Fusarium wilt of tomato

Fusarium oxysporum f. sp lycopersici race 3, the cause of Fusarium wilt in tomato

With recent spread of the new Fusarium wilt race, Fusarium oxysporum f. sp. lycopersici (Fol) race 3, all major processing tomato regions in California are suffering severe losses. Factors influencing build up and persistence of Fol race 3 in California are poorly understood; alternate hosts are not known, the potential for cryptic colonization of resistant hosts has not been examined, and effects of environment on persistence are not well characterized. Practices are needed which discourage inoculum accumulation and persistence at high levels, reducing the chances of a new resistance-breaking race emerging in the state. We are initiating several concurrent research lines to address these issues.

Research questions:

Are all rotation crops created equal? The relative impact of rotation cropping vs. extended fallow in managing persistence of Fol in infested soils.
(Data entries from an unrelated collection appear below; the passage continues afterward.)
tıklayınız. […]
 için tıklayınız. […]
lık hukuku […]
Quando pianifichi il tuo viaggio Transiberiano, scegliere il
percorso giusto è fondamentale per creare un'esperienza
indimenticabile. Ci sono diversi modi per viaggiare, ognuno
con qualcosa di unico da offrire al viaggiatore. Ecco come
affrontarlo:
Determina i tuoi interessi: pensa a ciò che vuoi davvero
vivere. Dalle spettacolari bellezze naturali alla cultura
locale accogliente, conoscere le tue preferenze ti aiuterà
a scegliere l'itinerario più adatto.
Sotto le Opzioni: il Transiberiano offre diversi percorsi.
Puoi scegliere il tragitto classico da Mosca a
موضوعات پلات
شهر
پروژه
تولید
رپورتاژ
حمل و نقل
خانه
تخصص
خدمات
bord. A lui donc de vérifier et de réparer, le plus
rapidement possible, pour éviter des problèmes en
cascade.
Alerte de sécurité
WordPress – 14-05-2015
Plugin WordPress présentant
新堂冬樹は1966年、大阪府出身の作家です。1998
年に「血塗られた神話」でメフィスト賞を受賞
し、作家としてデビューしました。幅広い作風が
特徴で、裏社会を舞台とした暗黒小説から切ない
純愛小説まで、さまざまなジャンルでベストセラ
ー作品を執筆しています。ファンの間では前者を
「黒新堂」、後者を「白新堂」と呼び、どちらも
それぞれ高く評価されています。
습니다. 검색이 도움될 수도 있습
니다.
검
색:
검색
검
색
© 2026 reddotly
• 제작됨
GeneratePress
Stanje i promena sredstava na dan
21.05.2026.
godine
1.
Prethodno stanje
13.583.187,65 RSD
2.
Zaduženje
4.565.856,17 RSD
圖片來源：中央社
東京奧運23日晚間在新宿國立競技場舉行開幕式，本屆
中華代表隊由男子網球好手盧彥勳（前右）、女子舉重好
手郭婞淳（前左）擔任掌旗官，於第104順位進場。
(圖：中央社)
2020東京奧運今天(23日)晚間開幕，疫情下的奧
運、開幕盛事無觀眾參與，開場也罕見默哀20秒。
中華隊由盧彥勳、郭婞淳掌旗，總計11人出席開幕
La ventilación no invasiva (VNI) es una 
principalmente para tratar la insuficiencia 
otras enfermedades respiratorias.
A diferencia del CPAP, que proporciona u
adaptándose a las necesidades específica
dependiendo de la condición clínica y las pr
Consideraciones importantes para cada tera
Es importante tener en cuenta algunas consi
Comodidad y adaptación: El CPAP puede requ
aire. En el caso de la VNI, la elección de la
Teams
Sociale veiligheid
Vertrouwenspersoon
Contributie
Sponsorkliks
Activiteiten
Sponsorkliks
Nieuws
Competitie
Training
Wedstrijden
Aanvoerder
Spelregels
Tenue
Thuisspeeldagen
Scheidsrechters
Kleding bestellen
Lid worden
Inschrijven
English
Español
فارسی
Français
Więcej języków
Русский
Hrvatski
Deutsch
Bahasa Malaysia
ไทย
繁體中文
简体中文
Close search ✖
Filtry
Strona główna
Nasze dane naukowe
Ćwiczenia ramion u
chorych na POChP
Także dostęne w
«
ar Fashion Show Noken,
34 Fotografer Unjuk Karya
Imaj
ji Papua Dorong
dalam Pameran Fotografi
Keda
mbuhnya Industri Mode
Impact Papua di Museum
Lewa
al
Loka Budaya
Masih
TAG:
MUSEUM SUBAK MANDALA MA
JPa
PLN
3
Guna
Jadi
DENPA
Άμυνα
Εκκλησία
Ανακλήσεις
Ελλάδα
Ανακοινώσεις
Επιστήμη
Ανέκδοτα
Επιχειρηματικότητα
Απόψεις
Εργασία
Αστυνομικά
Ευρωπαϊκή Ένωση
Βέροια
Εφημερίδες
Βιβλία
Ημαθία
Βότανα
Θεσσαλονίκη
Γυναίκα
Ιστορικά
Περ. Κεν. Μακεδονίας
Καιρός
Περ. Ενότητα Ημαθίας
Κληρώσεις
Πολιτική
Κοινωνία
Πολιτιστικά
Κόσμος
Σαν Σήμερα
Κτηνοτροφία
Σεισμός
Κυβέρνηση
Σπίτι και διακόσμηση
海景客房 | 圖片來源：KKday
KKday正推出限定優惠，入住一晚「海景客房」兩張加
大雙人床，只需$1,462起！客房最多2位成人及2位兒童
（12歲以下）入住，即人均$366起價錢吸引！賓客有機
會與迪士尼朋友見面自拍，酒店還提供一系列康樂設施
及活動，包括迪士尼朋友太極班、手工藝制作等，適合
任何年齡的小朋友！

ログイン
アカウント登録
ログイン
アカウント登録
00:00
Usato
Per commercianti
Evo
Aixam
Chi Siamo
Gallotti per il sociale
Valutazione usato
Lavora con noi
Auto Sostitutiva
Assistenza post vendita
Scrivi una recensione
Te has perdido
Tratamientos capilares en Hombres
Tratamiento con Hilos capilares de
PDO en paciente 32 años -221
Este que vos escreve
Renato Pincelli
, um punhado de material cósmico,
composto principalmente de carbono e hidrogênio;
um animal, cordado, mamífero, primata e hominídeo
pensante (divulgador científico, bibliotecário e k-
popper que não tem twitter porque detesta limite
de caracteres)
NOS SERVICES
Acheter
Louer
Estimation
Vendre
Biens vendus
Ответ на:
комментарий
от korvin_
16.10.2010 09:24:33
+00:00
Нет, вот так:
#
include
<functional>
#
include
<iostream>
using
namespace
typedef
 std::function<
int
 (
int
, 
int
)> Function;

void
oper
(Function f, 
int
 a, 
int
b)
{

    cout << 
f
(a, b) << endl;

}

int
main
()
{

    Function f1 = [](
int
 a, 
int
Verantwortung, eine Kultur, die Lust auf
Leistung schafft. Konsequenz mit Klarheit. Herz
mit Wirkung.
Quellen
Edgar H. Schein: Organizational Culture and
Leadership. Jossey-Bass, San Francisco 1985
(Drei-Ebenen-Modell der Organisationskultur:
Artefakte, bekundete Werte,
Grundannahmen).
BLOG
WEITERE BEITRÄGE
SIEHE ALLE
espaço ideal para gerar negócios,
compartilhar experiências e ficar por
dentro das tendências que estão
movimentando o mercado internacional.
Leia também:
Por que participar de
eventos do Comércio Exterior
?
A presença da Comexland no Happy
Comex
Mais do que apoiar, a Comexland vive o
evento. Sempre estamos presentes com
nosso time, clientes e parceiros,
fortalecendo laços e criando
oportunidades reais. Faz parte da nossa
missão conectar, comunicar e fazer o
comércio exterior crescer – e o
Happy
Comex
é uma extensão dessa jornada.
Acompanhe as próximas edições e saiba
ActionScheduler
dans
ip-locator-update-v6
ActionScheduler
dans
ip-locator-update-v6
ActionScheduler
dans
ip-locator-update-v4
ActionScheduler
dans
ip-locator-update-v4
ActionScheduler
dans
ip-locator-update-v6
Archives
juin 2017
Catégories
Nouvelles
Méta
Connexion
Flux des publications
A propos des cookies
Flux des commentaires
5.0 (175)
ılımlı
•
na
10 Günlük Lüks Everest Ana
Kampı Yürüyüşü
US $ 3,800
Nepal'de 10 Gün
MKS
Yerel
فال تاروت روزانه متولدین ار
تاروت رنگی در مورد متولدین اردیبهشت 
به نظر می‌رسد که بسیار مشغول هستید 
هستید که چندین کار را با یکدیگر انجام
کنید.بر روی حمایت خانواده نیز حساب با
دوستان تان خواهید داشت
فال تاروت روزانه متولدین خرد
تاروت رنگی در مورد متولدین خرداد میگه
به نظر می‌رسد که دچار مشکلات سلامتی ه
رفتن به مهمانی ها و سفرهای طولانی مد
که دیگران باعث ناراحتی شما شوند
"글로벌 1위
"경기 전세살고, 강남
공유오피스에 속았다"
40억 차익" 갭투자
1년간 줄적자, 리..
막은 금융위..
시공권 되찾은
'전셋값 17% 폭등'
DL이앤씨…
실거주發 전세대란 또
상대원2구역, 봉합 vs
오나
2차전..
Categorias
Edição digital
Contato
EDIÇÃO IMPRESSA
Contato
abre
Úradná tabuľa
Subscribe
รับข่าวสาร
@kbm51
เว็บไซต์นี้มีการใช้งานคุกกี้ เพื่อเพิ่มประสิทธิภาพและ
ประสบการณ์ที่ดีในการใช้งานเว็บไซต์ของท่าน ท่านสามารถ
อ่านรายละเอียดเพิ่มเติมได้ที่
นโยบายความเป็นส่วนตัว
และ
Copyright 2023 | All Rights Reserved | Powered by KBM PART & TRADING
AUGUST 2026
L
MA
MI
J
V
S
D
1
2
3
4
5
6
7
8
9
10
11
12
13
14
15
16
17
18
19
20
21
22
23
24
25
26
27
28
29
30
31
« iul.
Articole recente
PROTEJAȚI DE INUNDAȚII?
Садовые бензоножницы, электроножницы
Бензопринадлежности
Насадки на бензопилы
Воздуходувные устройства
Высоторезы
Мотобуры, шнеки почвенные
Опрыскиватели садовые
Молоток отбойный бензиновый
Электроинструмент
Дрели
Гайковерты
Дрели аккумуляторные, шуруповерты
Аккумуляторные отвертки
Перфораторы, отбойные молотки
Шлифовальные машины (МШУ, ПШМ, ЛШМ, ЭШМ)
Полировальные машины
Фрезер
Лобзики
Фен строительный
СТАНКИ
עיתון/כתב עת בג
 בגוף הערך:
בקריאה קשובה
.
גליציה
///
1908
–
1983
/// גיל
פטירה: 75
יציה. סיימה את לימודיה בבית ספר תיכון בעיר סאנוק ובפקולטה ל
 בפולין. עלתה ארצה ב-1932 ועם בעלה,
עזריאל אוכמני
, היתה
It is common practice for processing and fresh tomato producers to rotate tomato and non-tomato crops in an effort to manage Fusarium wilt. In result, a large suite of vegetable, grain and cover crops are grown in fields that harbor Fusarium oxysporum f. sp. lycopersici (Fol).

We are interested in determining whether alternate crops can allow inoculum loads to persist for longer periods compared to an extended fallow,  whether all crops are equally conducive to inoculum persistence, and the period of time Fusarium wilt can survive in soil on infested tomato tissue. Based on this, we can provide both processing and fresh market producers with more precise recommendations for soil management strategies to suppress persistence of Fol.

Funded Projects

Collaborators

Understanding effects of stress on fusarium wilt resistance and resistance breaking race monitoring program

The I3 gene conveys resistance to Fusarium wilt race 3 and has been successfully integrated into commercial cultivars. Recent release of resistant (F3) cultivars has resulted in widespread use of resistant cultivars, and associated challenges.

 

Field stability of genetic resistance. One challenge in use of F3 lines is apparent break down under stress, resulting in Fusarium wilt development in resistant lines. We are looking at the soil traits associated with Fusarium wilt development and characterizing the effects of abiotic stresses such as soil salinity on I3 gene stability.

Monitoring for anew resistance breaking race. California has seen the emergence of three successive races and emergence of a new race 4 is perhaps the single largest fear of the industry. As F3 cultivars become more widely used there is both the chance of detecting a pre-existing resistance-breaking race 4 and/or creating selection pressure for race 4 emergence. We are the state testing lab for Fusarium wilt race 4 monitoring and annually test 10-20 possible race 4 isolates. To date, Fusarium wilt race 4 of tomato has not been found.